Пока я предавался таким великодушным мыслям, бабуся принесла и положила передо мною на стол довольно объемистый сверток синей бумаги, перевязанный розовой ленточкой, и молча начала убирать со стола стаканы.

Закуривши сигару (я в то время еще курил сигары), я развязал и развернул сверток, сел около стола на лаве, с умыслом не позволяя себе никакого комфорта или просто горизонтального положения, чтобы не сделать в своем роде невежливости и не заснуть пред лицом автора на первой же странице его скромного творения.

Я принялся читать. Заглавие было такое:

КАПИТАНША, ИЛИ ВЕЛИКОДУШНЫЙ СОЛДАТ

Рассказ самовидца

Даровавши мир Европе{223}, войска наши маршировали восвояси, в том числе маршировал и наш удалый пехотный полк N. Полковой адъютант наш был хватище на все руки. Например, наша братия, простота, спустила все немкам да француженкам, иной и родительское благословение хватил по боку сгоряча, а он себе втихомолочку ковал денежку за денежкой да разные, как мы тогда называли, безделушки собирал, а эти безделушки были не что иное, как редкости: золото и алмаз — больше ничего. Между прочими редкостями вывез он на родину и жокея француза, или, как он еще его называл, пажа.

Ну, жокей или паж — это совершенно все равно. Дело только в том, что этот паж был удивительной красоты мальчик и стыдлив, как самая непорочная девица. Звал он его Альфредом или Альбертом, не помню хорошенько, а только знаю, что полковые музыканты называли его Володькой, а за музыкантами, признаться, и наша братия, официю имеющая, тоже его Володькой называла: свое родное, знаете, как-то к сердцу ближе, особенно когда не побываешь на родине годика два-три. Верите ли, когда мы вступили в пределы России, то первый постоялый двор, как он ни грязен, мне показался лучше всякого французского отеля. Все это, конечно, предрассудок, но как для кого, а для меня самый этот предрассудок имеет свою какую-то прелесть. Адъютант наш жил, как вообще живут скупые, то есть на замке.
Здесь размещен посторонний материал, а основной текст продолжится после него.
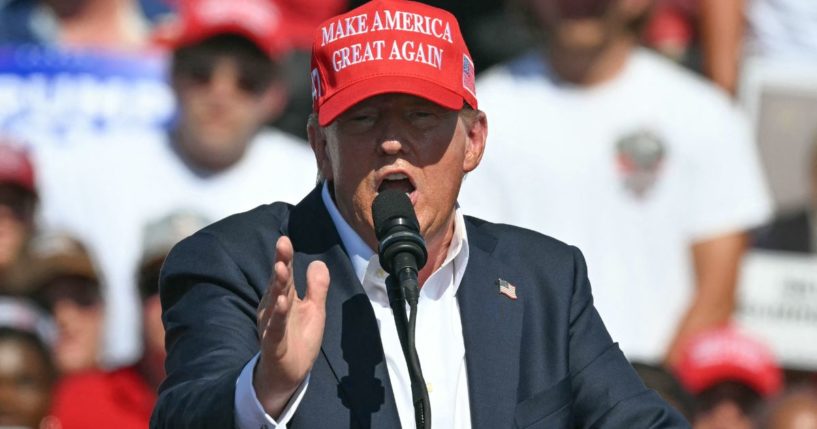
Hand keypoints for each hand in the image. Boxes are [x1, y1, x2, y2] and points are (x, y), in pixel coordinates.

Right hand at [254, 235, 329, 416]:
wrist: (291, 373)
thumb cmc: (299, 338)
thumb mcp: (314, 310)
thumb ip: (317, 287)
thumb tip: (318, 262)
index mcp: (284, 297)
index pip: (286, 274)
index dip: (285, 257)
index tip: (284, 239)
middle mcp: (275, 307)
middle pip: (279, 282)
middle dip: (281, 263)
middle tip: (282, 244)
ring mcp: (273, 324)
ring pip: (275, 301)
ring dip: (278, 285)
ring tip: (281, 268)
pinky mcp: (274, 343)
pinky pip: (276, 327)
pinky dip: (278, 315)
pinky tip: (282, 302)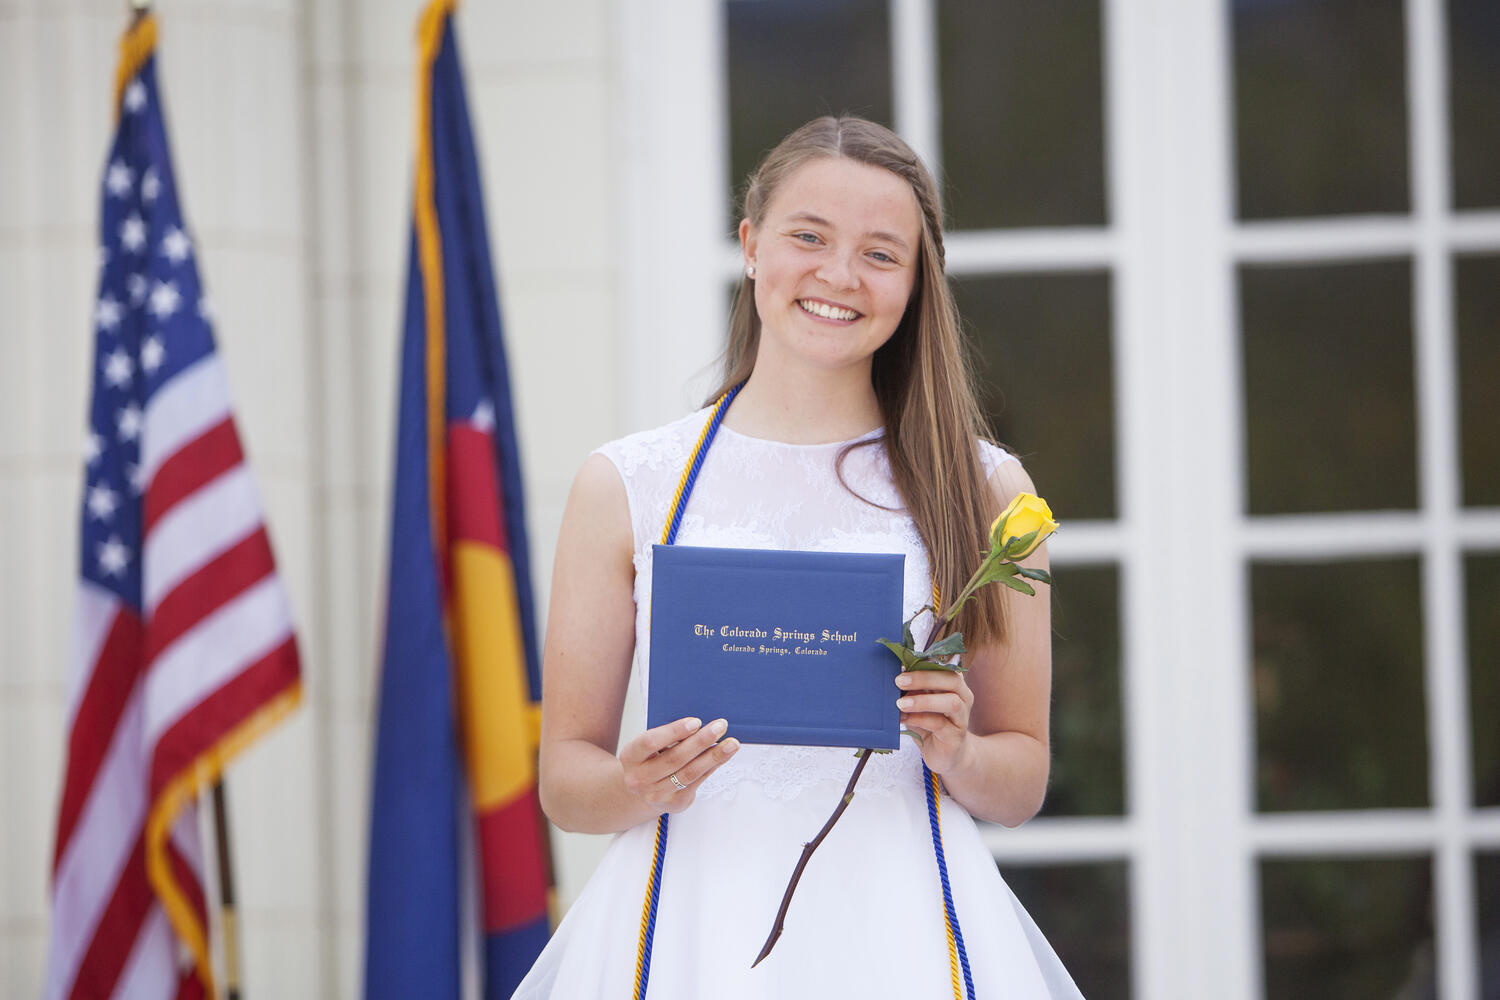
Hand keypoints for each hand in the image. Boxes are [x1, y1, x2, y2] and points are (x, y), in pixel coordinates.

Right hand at [619, 716, 738, 813]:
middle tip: (720, 726)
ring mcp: (656, 794)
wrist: (643, 790)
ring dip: (713, 756)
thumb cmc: (650, 758)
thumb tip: (700, 725)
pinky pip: (697, 782)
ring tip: (731, 743)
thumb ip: (668, 736)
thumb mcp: (650, 746)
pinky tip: (723, 756)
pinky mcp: (674, 803)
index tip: (696, 721)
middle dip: (701, 741)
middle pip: (674, 758)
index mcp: (630, 756)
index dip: (674, 731)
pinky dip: (712, 767)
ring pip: (689, 773)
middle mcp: (639, 778)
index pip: (650, 741)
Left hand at [896, 669, 973, 774]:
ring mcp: (962, 717)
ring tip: (900, 703)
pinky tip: (904, 719)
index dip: (925, 664)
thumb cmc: (931, 724)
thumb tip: (895, 671)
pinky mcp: (956, 736)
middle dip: (924, 678)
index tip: (902, 665)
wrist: (945, 755)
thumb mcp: (921, 703)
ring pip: (951, 702)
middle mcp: (963, 698)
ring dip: (923, 701)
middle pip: (951, 680)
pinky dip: (919, 719)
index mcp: (955, 685)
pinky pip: (940, 724)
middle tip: (899, 681)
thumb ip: (913, 689)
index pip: (945, 667)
У него бывали товарищи разве только за делом, и то за весьма важным делом, следовательно, его домашняя жизнь мало кому была видима. Носились, однакож, слухи, что он вместе с Володькою и чай пьет и ужинает (он обедал каждый день у полкового командира), но это были пока только слухи. Один-единственный человек, который ежедневно посещал квартиру адъютанта, — это барабанный староста{224}. Он приходил к нему не столько по обязанности, сколько для Володьки.

Барабанный староста этот был природный наш брат хохол и оригинал, какого мне другого и встречать не удавалось. Он вообразил себе, что лучше его не только во всем полку, — во всем корпусе никто французского и немецкого языка не знает, а когда спросишь его, бывало, есть ли какая разница между языками французским и немецким, он пресерьезно ответит:

— Мальность! ежели кто добре знае французский язык, то может говорить и по-немецки.